▶ How to complete this task:
Each line in the data holding "shoulder" should be listed.

▶ Given information:
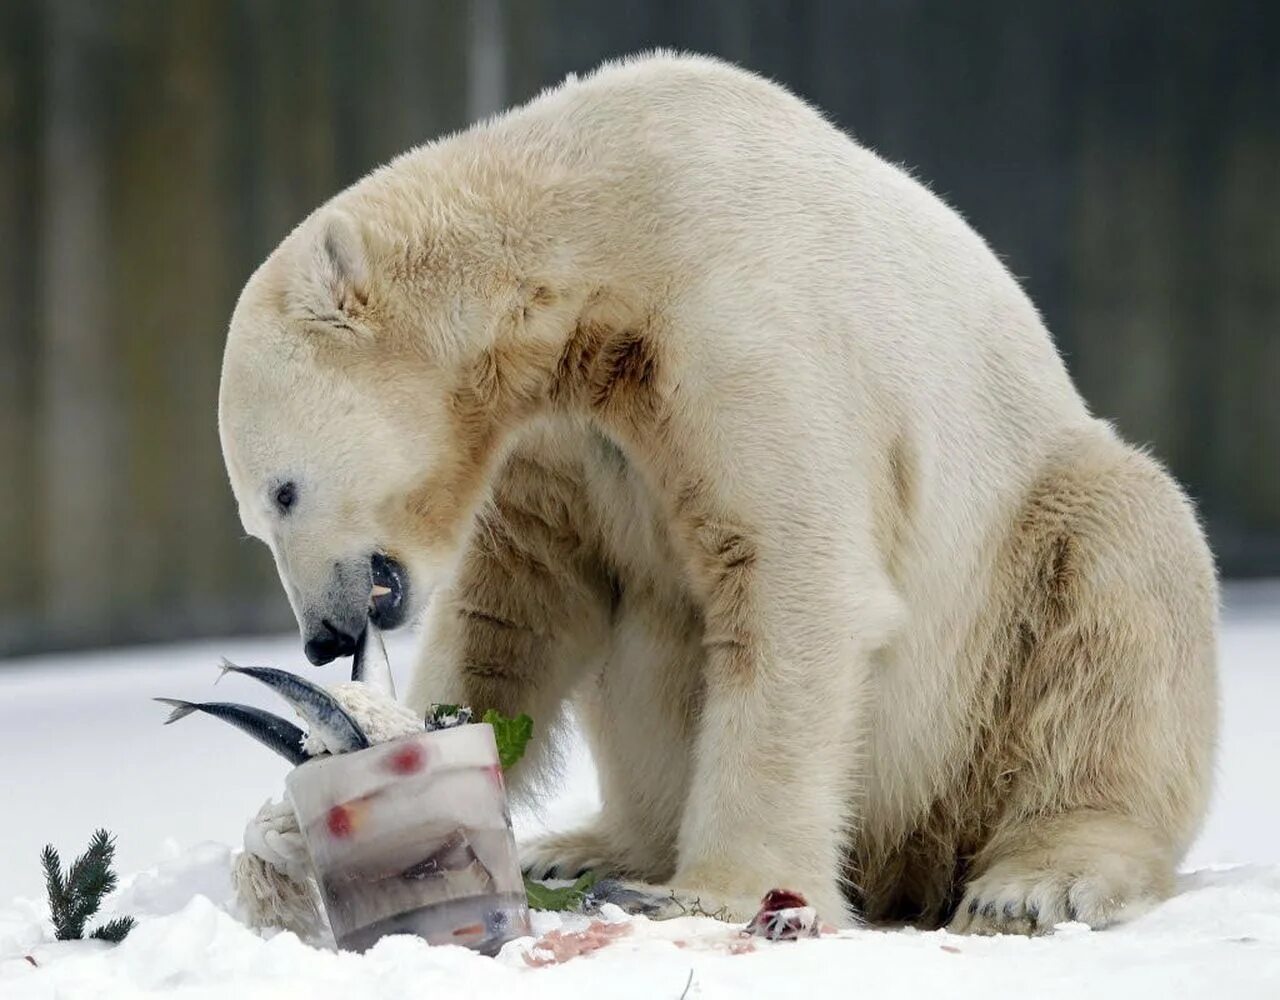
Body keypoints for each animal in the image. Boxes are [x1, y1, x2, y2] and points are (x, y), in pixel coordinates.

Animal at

* * *

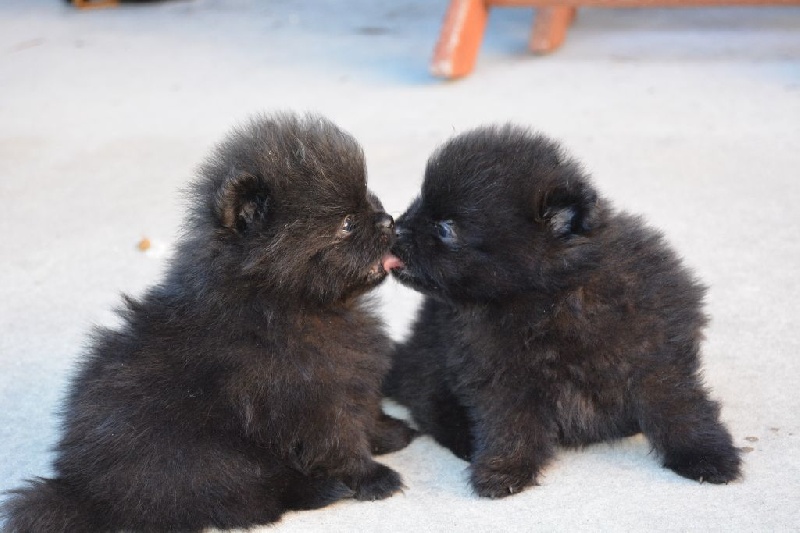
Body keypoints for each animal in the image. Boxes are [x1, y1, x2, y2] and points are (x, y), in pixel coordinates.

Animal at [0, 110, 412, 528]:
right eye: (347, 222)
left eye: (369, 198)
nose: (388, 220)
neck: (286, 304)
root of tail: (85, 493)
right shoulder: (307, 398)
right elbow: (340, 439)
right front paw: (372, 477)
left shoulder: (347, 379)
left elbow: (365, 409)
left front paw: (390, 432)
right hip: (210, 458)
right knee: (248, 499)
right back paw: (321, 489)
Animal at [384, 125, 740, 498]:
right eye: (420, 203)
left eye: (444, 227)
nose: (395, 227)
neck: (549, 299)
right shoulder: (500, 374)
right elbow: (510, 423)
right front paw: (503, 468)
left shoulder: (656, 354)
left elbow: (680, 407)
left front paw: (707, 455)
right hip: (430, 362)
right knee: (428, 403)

▶ Solved exercise:
right shoulder: (307, 398)
left shoulder: (347, 379)
right shoulder: (500, 374)
left shoulder: (656, 354)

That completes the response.